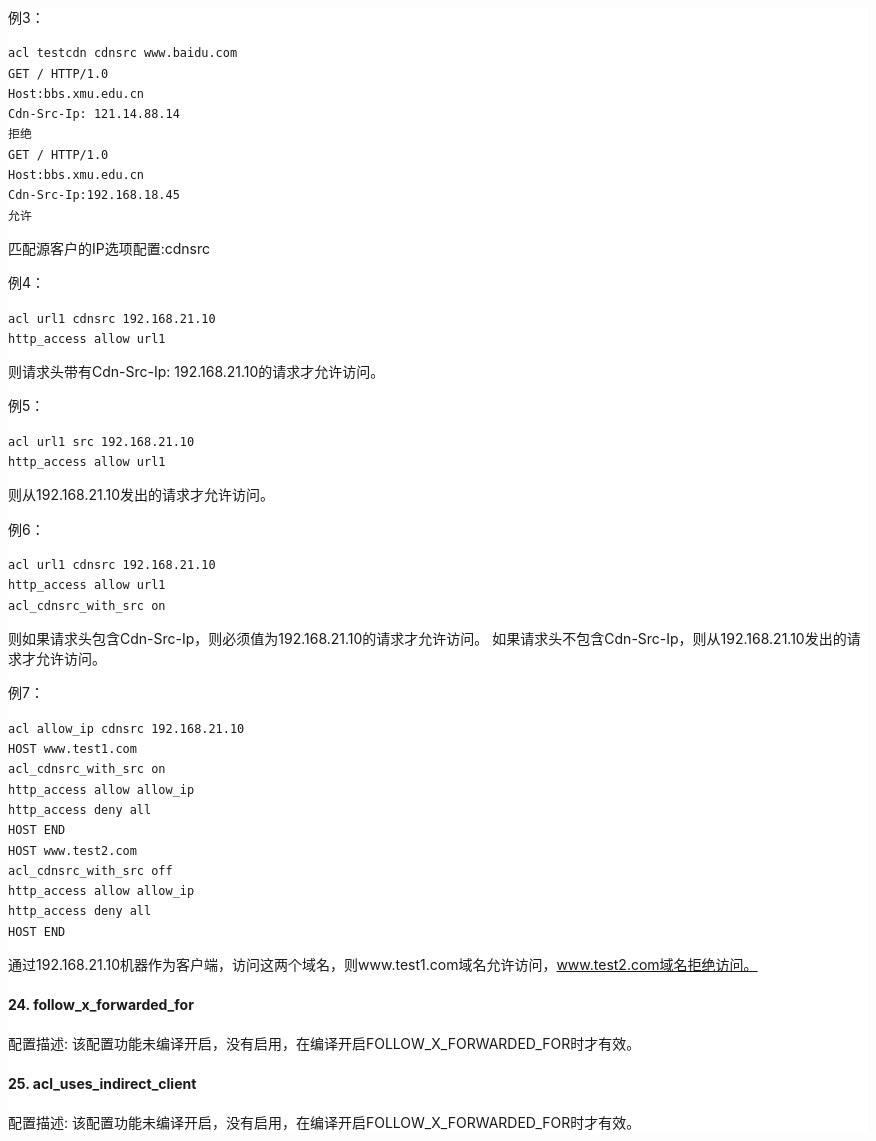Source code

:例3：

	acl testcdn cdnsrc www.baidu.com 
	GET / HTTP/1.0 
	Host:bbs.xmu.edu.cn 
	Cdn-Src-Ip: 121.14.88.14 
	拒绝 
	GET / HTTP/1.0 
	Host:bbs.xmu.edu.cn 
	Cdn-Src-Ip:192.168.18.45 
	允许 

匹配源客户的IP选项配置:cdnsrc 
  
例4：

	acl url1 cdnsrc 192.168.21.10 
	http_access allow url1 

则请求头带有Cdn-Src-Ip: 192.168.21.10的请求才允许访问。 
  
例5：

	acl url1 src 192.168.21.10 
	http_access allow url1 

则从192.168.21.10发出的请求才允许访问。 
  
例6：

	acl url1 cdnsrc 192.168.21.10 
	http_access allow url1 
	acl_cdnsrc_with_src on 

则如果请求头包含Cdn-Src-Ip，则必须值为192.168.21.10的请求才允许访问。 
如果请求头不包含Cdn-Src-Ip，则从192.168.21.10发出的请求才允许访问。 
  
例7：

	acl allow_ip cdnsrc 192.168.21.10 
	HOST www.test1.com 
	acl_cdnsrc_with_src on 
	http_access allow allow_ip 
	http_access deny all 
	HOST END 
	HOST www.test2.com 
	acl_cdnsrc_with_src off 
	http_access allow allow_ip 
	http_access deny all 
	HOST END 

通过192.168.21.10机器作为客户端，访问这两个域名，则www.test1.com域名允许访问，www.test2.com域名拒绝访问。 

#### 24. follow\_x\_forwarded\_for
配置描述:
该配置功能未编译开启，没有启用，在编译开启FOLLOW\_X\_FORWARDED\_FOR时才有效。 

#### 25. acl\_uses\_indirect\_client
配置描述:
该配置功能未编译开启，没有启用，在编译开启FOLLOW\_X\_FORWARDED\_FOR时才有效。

==

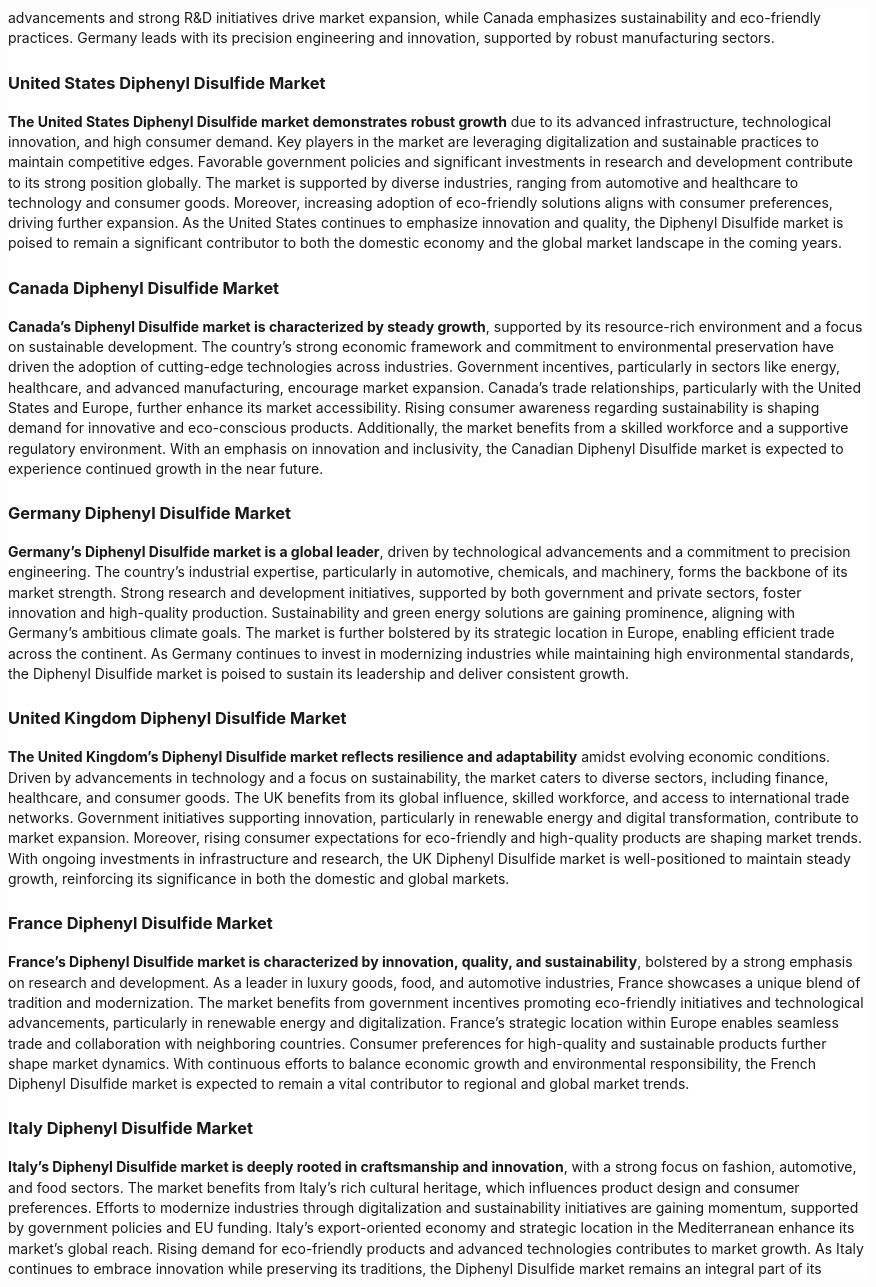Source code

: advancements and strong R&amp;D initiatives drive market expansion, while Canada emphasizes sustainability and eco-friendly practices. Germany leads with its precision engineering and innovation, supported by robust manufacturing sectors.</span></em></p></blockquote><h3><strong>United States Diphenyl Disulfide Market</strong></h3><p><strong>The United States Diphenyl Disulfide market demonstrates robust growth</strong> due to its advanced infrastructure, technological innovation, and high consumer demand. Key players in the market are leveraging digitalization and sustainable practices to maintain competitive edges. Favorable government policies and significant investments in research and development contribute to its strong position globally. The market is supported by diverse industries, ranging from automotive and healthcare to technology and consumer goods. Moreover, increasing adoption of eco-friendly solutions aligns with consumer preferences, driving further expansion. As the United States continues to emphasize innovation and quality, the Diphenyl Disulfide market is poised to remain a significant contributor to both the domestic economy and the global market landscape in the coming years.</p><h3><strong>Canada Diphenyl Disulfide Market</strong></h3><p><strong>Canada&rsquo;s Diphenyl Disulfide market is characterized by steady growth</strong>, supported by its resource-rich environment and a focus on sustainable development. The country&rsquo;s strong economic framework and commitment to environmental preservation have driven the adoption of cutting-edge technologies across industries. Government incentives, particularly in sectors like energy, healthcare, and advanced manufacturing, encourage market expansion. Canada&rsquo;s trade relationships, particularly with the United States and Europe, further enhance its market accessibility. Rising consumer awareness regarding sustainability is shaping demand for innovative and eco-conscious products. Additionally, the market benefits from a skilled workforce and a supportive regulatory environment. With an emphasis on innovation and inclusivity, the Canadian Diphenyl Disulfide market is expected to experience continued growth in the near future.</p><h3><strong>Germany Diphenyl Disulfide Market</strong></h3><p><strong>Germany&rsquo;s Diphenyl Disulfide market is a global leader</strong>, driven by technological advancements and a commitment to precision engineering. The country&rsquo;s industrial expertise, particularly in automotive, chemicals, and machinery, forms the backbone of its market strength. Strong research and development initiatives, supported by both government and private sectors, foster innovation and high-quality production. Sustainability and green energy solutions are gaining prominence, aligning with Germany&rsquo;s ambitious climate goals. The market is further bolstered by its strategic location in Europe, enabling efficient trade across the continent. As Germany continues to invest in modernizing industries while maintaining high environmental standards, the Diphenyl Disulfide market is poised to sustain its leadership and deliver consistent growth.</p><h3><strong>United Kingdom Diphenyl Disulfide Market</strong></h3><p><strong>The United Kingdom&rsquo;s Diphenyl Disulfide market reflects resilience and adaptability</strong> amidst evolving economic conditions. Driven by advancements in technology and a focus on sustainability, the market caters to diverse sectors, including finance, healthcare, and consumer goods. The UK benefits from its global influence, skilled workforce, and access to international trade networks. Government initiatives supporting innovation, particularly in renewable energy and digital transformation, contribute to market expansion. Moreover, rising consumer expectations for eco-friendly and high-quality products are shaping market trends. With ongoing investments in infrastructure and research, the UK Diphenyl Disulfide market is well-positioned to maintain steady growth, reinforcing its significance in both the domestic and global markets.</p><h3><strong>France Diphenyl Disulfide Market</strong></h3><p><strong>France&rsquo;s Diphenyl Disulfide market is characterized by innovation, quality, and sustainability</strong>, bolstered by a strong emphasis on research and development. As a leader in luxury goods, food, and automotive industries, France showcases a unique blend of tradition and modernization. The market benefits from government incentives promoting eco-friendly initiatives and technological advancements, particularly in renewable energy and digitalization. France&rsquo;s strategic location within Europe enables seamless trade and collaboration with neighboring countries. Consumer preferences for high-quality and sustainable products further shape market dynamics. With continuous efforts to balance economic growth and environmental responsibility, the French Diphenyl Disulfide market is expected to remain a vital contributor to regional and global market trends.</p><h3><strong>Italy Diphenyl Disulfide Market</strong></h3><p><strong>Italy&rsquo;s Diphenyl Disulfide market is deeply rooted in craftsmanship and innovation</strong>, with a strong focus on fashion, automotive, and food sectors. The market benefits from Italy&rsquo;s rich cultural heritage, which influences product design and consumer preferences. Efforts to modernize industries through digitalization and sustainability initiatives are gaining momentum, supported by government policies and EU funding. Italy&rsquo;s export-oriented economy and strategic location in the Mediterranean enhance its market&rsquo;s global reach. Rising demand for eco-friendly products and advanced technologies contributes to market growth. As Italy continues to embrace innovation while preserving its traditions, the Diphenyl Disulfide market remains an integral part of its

Exercise instructions >> Please find every line in the records above that contains the string "在编译开启FOLLOW", and copy each of those lines in full.

Solution for this task >>
该配置功能未编译开启，没有启用，在编译开启FOLLOW\_X\_FORWARDED\_FOR时才有效。 
该配置功能未编译开启，没有启用，在编译开启FOLLOW\_X\_FORWARDED\_FOR时才有效。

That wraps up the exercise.